Information Start Marker
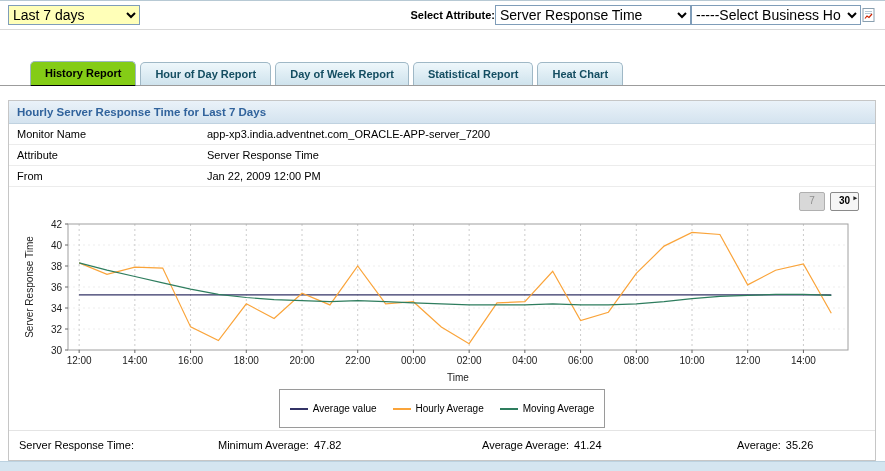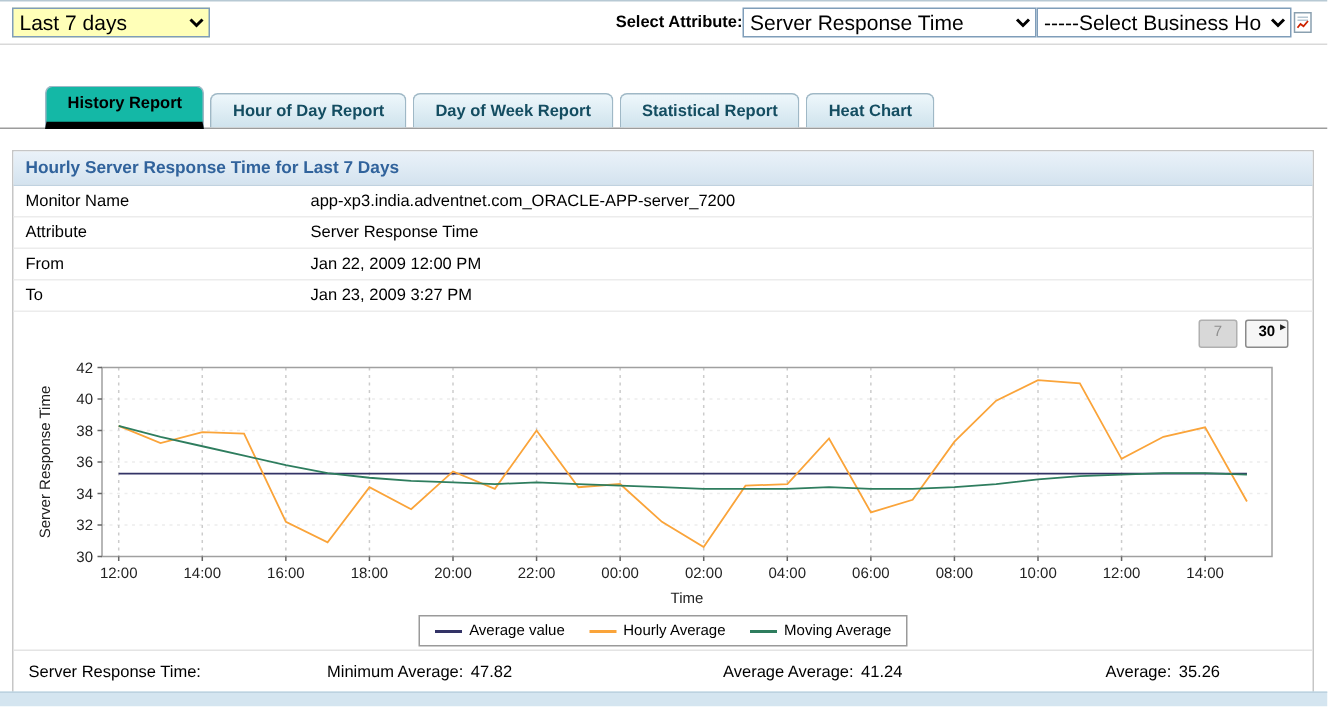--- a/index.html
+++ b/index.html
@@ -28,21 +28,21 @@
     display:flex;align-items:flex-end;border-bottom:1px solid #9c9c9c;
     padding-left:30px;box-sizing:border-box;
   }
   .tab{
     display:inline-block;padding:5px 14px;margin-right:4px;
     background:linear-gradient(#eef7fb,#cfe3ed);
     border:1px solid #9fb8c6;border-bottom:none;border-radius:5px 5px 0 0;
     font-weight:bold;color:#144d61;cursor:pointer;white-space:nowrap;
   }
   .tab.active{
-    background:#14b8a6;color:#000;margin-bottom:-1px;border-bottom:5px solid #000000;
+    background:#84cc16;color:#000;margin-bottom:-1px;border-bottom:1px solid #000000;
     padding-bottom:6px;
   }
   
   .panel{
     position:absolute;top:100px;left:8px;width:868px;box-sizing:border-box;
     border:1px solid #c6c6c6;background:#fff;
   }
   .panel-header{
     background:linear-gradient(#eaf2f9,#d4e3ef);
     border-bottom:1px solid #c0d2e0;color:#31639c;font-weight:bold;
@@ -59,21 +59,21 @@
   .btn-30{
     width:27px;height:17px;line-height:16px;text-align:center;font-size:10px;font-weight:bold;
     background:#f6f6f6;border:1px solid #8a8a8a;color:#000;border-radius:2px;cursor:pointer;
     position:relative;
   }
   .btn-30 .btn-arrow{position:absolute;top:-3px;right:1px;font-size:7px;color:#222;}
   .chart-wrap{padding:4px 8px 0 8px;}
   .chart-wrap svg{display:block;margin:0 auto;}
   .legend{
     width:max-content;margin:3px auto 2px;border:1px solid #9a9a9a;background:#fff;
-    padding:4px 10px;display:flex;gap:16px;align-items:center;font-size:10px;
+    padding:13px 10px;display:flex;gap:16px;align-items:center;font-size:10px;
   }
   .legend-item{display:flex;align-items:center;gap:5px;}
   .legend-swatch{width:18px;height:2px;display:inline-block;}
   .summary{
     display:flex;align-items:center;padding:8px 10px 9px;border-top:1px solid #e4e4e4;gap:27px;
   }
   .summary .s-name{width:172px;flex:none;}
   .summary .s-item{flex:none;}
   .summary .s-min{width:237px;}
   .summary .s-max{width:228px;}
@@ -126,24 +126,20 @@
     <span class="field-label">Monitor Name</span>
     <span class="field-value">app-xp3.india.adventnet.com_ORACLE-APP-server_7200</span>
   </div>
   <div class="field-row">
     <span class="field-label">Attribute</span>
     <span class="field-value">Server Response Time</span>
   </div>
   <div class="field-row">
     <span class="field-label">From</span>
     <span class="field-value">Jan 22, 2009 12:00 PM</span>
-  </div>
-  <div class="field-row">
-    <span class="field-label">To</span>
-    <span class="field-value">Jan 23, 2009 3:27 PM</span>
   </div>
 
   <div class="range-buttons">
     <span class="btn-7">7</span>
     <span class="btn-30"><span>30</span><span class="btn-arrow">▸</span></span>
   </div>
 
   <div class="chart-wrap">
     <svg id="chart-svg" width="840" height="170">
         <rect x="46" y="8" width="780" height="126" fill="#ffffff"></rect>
Information End Marker
### Activity:
Write the entries above out again exactly, but not the pictures.

### Result of this exercise:
--- a/index.html
+++ b/index.html
@@ -28,21 +28,21 @@
     display:flex;align-items:flex-end;border-bottom:1px solid #9c9c9c;
     padding-left:30px;box-sizing:border-box;
   }
   .tab{
     display:inline-block;padding:5px 14px;margin-right:4px;
     background:linear-gradient(#eef7fb,#cfe3ed);
     border:1px solid #9fb8c6;border-bottom:none;border-radius:5px 5px 0 0;
     font-weight:bold;color:#144d61;cursor:pointer;white-space:nowrap;
   }
   .tab.active{
-    background:#14b8a6;color:#000;margin-bottom:-1px;border-bottom:5px solid #000000;
+    background:#84cc16;color:#000;margin-bottom:-1px;border-bottom:1px solid #000000;
     padding-bottom:6px;
   }
   
   .panel{
     position:absolute;top:100px;left:8px;width:868px;box-sizing:border-box;
     border:1px solid #c6c6c6;background:#fff;
   }
   .panel-header{
     background:linear-gradient(#eaf2f9,#d4e3ef);
     border-bottom:1px solid #c0d2e0;color:#31639c;font-weight:bold;
@@ -59,21 +59,21 @@
   .btn-30{
     width:27px;height:17px;line-height:16px;text-align:center;font-size:10px;font-weight:bold;
     background:#f6f6f6;border:1px solid #8a8a8a;color:#000;border-radius:2px;cursor:pointer;
     position:relative;
   }
   .btn-30 .btn-arrow{position:absolute;top:-3px;right:1px;font-size:7px;color:#222;}
   .chart-wrap{padding:4px 8px 0 8px;}
   .chart-wrap svg{display:block;margin:0 auto;}
   .legend{
     width:max-content;margin:3px auto 2px;border:1px solid #9a9a9a;background:#fff;
-    padding:4px 10px;display:flex;gap:16px;align-items:center;font-size:10px;
+    padding:13px 10px;display:flex;gap:16px;align-items:center;font-size:10px;
   }
   .legend-item{display:flex;align-items:center;gap:5px;}
   .legend-swatch{width:18px;height:2px;display:inline-block;}
   .summary{
     display:flex;align-items:center;padding:8px 10px 9px;border-top:1px solid #e4e4e4;gap:27px;
   }
   .summary .s-name{width:172px;flex:none;}
   .summary .s-item{flex:none;}
   .summary .s-min{width:237px;}
   .summary .s-max{width:228px;}
@@ -126,24 +126,20 @@
     <span class="field-label">Monitor Name</span>
     <span class="field-value">app-xp3.india.adventnet.com_ORACLE-APP-server_7200</span>
   </div>
   <div class="field-row">
     <span class="field-label">Attribute</span>
     <span class="field-value">Server Response Time</span>
   </div>
   <div class="field-row">
     <span class="field-label">From</span>
     <span class="field-value">Jan 22, 2009 12:00 PM</span>
-  </div>
-  <div class="field-row">
-    <span class="field-label">To</span>
-    <span class="field-value">Jan 23, 2009 3:27 PM</span>
   </div>
 
   <div class="range-buttons">
     <span class="btn-7">7</span>
     <span class="btn-30"><span>30</span><span class="btn-arrow">▸</span></span>
   </div>
 
   <div class="chart-wrap">
     <svg id="chart-svg" width="840" height="170">
         <rect x="46" y="8" width="780" height="126" fill="#ffffff"></rect>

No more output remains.